Task directions ▸ Extract each line in the entries below that contains the word "second".

Input for this task ▸
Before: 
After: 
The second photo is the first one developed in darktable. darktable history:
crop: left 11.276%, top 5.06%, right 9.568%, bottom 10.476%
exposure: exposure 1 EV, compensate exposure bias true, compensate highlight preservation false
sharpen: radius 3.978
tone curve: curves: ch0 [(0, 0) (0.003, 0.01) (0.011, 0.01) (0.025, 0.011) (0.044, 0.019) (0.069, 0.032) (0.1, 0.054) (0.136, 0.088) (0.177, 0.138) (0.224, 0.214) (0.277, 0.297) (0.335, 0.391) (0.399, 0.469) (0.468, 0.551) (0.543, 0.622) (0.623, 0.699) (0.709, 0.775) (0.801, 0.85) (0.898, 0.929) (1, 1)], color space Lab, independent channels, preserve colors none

The output ▸
The second photo is the first one developed in darktable. darktable history:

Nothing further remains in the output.